[[ Listed entries open ]]
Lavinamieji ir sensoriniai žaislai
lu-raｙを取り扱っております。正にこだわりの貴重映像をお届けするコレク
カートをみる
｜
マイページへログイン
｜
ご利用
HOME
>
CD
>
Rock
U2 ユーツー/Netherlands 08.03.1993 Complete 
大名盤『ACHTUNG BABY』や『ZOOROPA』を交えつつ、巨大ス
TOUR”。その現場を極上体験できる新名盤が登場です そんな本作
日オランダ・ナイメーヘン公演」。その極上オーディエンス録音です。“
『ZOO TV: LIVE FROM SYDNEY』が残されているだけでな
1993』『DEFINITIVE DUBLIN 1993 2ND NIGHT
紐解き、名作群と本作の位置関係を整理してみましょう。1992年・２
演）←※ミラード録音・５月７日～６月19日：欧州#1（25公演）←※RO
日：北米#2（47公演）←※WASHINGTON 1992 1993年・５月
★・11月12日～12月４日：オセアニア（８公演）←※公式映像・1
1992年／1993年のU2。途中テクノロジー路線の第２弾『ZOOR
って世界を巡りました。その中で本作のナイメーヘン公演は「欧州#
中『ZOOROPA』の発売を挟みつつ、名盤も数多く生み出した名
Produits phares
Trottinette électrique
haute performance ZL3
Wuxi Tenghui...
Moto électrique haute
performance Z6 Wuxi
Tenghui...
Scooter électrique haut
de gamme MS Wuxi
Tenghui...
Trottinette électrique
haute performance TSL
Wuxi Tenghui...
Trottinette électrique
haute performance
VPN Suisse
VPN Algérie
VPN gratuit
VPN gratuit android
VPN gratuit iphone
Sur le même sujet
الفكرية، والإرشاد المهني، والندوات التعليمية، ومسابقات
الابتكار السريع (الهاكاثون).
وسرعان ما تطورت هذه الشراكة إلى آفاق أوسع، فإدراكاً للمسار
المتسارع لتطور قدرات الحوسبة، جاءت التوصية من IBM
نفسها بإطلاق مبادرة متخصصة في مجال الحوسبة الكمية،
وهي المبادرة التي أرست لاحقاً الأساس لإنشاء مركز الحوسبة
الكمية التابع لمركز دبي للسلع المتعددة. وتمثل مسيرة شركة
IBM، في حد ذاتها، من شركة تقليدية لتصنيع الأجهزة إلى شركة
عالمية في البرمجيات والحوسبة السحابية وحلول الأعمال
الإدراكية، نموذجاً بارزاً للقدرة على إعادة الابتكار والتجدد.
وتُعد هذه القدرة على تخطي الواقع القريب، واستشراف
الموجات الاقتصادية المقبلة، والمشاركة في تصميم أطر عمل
[[ Listed entries closed ]]
Give back each line above precisely as it stands.

Lavinamieji ir sensoriniai žaislai
lu-raｙを取り扱っております。正にこだわりの貴重映像をお届けするコレク
カートをみる
｜
マイページへログイン
｜
ご利用
HOME
>
CD
>
Rock
U2 ユーツー/Netherlands 08.03.1993 Complete 
大名盤『ACHTUNG BABY』や『ZOOROPA』を交えつつ、巨大ス
TOUR”。その現場を極上体験できる新名盤が登場です そんな本作
日オランダ・ナイメーヘン公演」。その極上オーディエンス録音です。“
『ZOO TV: LIVE FROM SYDNEY』が残されているだけでな
1993』『DEFINITIVE DUBLIN 1993 2ND NIGHT
紐解き、名作群と本作の位置関係を整理してみましょう。1992年・２
演）←※ミラード録音・５月７日～６月19日：欧州#1（25公演）←※RO
日：北米#2（47公演）←※WASHINGTON 1992 1993年・５月
★・11月12日～12月４日：オセアニア（８公演）←※公式映像・1
1992年／1993年のU2。途中テクノロジー路線の第２弾『ZOOR
って世界を巡りました。その中で本作のナイメーヘン公演は「欧州#
中『ZOOROPA』の発売を挟みつつ、名盤も数多く生み出した名
Produits phares
Trottinette électrique
haute performance ZL3
Wuxi Tenghui...
Moto électrique haute
performance Z6 Wuxi
Tenghui...
Scooter électrique haut
de gamme MS Wuxi
Tenghui...
Trottinette électrique
haute performance TSL
Wuxi Tenghui...
Trottinette électrique
haute performance
VPN Suisse
VPN Algérie
VPN gratuit
VPN gratuit android
VPN gratuit iphone
Sur le même sujet
الفكرية، والإرشاد المهني، والندوات التعليمية، ومسابقات
الابتكار السريع (الهاكاثون).
وسرعان ما تطورت هذه الشراكة إلى آفاق أوسع، فإدراكاً للمسار
المتسارع لتطور قدرات الحوسبة، جاءت التوصية من IBM
نفسها بإطلاق مبادرة متخصصة في مجال الحوسبة الكمية،
وهي المبادرة التي أرست لاحقاً الأساس لإنشاء مركز الحوسبة
الكمية التابع لمركز دبي للسلع المتعددة. وتمثل مسيرة شركة
IBM، في حد ذاتها، من شركة تقليدية لتصنيع الأجهزة إلى شركة
عالمية في البرمجيات والحوسبة السحابية وحلول الأعمال
الإدراكية، نموذجاً بارزاً للقدرة على إعادة الابتكار والتجدد.
وتُعد هذه القدرة على تخطي الواقع القريب، واستشراف
الموجات الاقتصادية المقبلة، والمشاركة في تصميم أطر عمل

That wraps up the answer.